** Opening Entries supplied block **

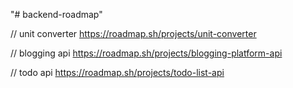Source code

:"# backend-roadmap" 


// unit converter
https://roadmap.sh/projects/unit-converter

// blogging api
https://roadmap.sh/projects/blogging-platform-api

// todo api
https://roadmap.sh/projects/todo-list-api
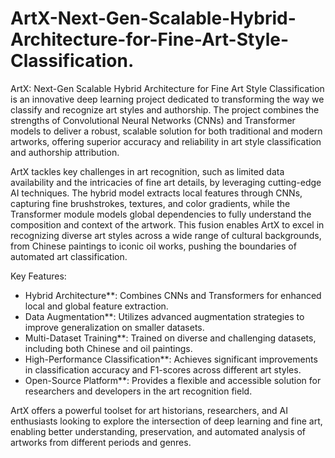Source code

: # ArtX-Next-Gen-Scalable-Hybrid-Architecture-for-Fine-Art-Style-Classification.

ArtX: Next-Gen Scalable Hybrid Architecture for Fine Art Style Classification is an innovative deep learning project dedicated to transforming the way we classify and recognize art styles and authorship. The project combines the strengths of Convolutional Neural Networks (CNNs) and Transformer models to deliver a robust, scalable solution for both traditional and modern artworks, offering superior accuracy and reliability in art style classification and authorship attribution.

ArtX tackles key challenges in art recognition, such as limited data availability and the intricacies of fine art details, by leveraging cutting-edge AI techniques. The hybrid model extracts local features through CNNs, capturing fine brushstrokes, textures, and color gradients, while the Transformer module models global dependencies to fully understand the composition and context of the artwork. This fusion enables ArtX to excel in recognizing diverse art styles across a wide range of cultural backgrounds, from Chinese paintings to iconic oil works, pushing the boundaries of automated art classification.

Key Features:
- Hybrid Architecture**: Combines CNNs and Transformers for enhanced local and global feature extraction.
- Data Augmentation**: Utilizes advanced augmentation strategies to improve generalization on smaller datasets.
- Multi-Dataset Training**: Trained on diverse and challenging datasets, including both Chinese and oil paintings.
- High-Performance Classification**: Achieves significant improvements in classification accuracy and F1-scores across different art styles.
- Open-Source Platform**: Provides a flexible and accessible solution for researchers and developers in the art recognition field.

ArtX offers a powerful toolset for art historians, researchers, and AI enthusiasts looking to explore the intersection of deep learning and fine art, enabling better understanding, preservation, and automated analysis of artworks from different periods and genres.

** Closing Entries supplied block **

The task
From the items above, extract every line that contains the string "todo", treating uppercase and lowercase as different.

Solution below
// todo api
https://roadmap.sh/projects/todo-list-api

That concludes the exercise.